Quel a été le secret de la réussite de ce projet ?

Assurément cela a été la vitesse. Nous savions que nous étions dans une vraie course de vitesse car l’enjeu était de réussir à être les premiers à se placer sur le marché. Nous avons fait le dépôt de l’entreprise le 15 avril, date à laquelle nous n’avions rien du tout. Et le site a ouvert le 3 juillet en remplissant les promesses faites aux investisseurs ! Pour arriver à cela, nous avons travaillé jour et nuit.

Vous vous êtes très vite fait connaître du grand public. Comment avez-vous procédé ?

Nous avons créé une identité forte pour que la marque s’impose facilement dans les esprits. Le nom et le logo devaient eux aussi jouer sur la vitesse : ils devaient être reconnaissables plus vite que tous les autres. Puis nous avons eu un gros coup de chance : nous avons pu sponsoriser les J.O. de Sydney qui ont fait de très fortes audiences à la télévision. Trois mois après notre lancement, nous étions le 5e site emploi français.

Pourquoi vous êtes-vous retiré de l’aventure seulement deux ans après ?

J’avais rempli mon contrat. Le marché de l’emploi s’était complètement retourné. Il allait s’effondrer de 80 %. J’ai donc quitté l’opérationnel pour concentrer nos moyens sur le commercial, ce qui a marché. Je suis resté actionnaire. Les autres fondateurs sont partis ultérieurement, après que Keljob ait rejoint Adenclassified et soit introduit en bourse avec succès, voici 3 ans.

Que vous a appris cette aventure entrepreneuriale pour la suite ?
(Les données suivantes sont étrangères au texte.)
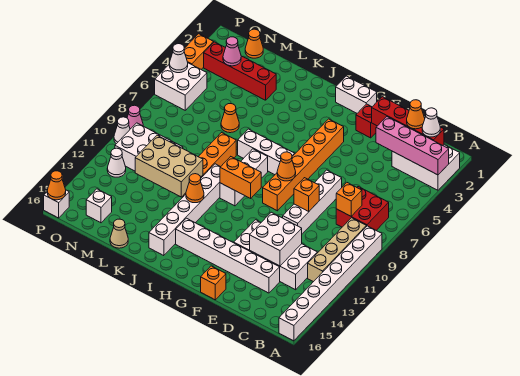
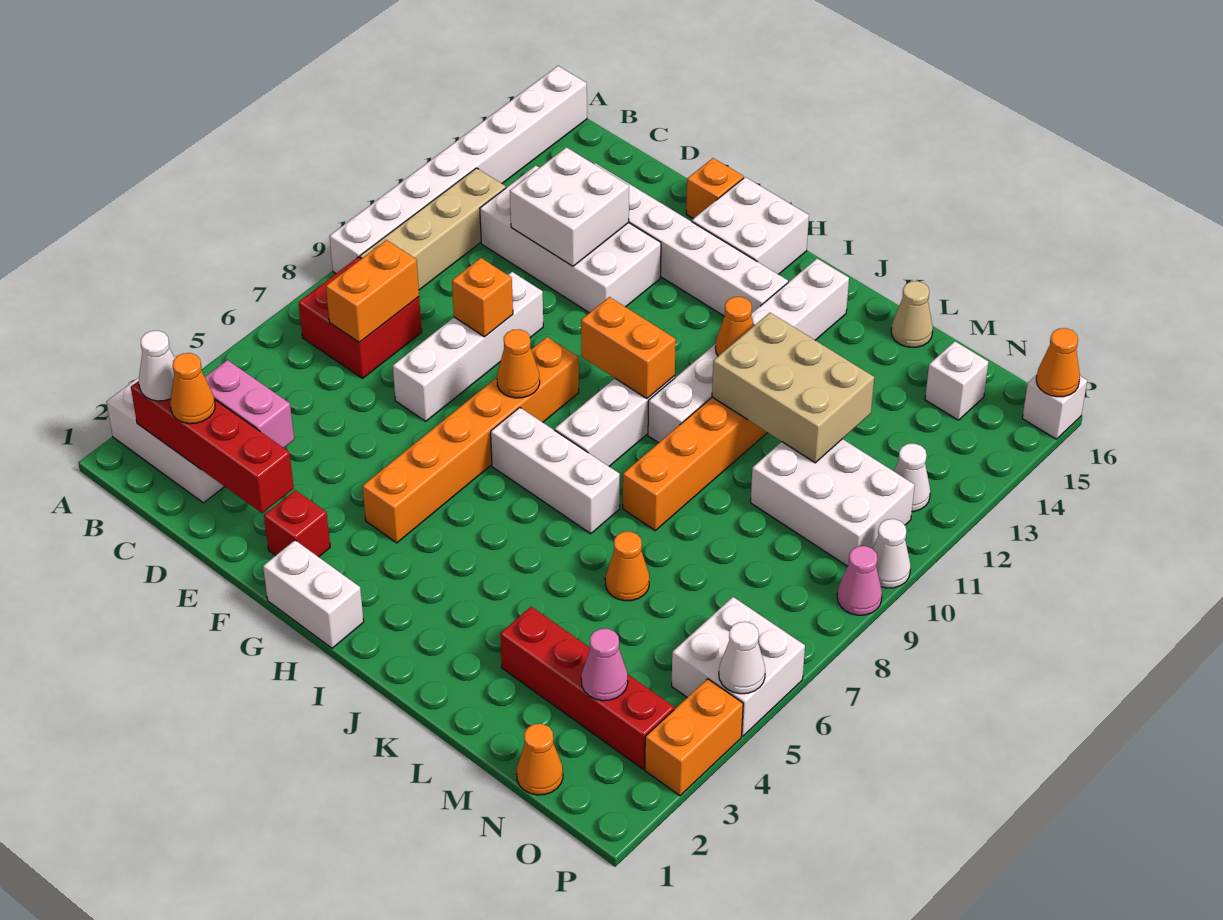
pink 1x4 brick [376,117,449,175] -> pink 1x2 brick [205,360,294,448]
orange 1x1 brick [336,183,362,216] -> orange 1x2 brick [326,240,419,342]
none -> white 2x2 brick [692,177,809,274]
J’avais vraiment envie d’être libre dans mon travail. Comme nous avions cédé plus de la moitié de nos parts aux investisseurs, nous n’étions plus libres. Cette expérience m’a permis d’observer qu’il y avait toute une partie de la communication qui n’était pas encore développée, la communication de l’innovation. J’ai donc formalisé une méthode de communication de l’innovation. J’enseigne aujourd’hui cette matière à HEC et ai développé une activité de conseil spécialisé dans ce domaine.

Alors comment « vendre » l’innovation ?

Il faut s’adapter à ce que l’interlocuteur a dans la tête. Le but n’est pas de changer les opinions mais d’en faire adopter de nouvelles. Mais pour faire adopter un nouveau point de vue, il faut déjà comprendre quel est le point de vue initial. La vérité vient du client… Oui, mais quand on l’a écouté ! Après il ne faut pas utiliser de mots trop forts comme le terme « révolution » qui peuvent choquer ou faire peur. Il faut toujours utiliser une rhétorique basée sur trois concepts : rêver, expliquer et rassurer.

3 conseils

1. Soyez positif et toujours sympathique.
Daniel Carasso, le créateur de la marque Danone disait que c’est le fait d’être sympathique qui lui avait ouvert la porte du succès dans les affaires. Il disait que « si les gens savaient ce qu’on gagne à être sympathique, le monde entier serait sympathique ». Il ajoutait que la deuxième chose importante en business est de toujours faire plaisir aux gens à travers ses produits.

2. Timing is everything ! Tout n’est qu’une question de bon timing : il faut arriver au bon moment pour proposer son idée. Et le talent d’entrepreneur est là : réussir à savoir quand arrive ce bon moment, et le saisir.

3. Ne lâchez jamais l’affaire. Et battez-vous jusqu’au bout. Il n’y a pas de mauvaises idées d’entreprise, il n’y a que des idées qu’on abandonne avant qu’elles réussissent. Et si l’on est capable de tenir le temps, cela prouve qu’on a la motivation suffisante pour réussir. Bien sûr il faut s’organiser pour pouvoir tenir ce temps au niveau financier. La persévérance finit par convertir le temps en allié.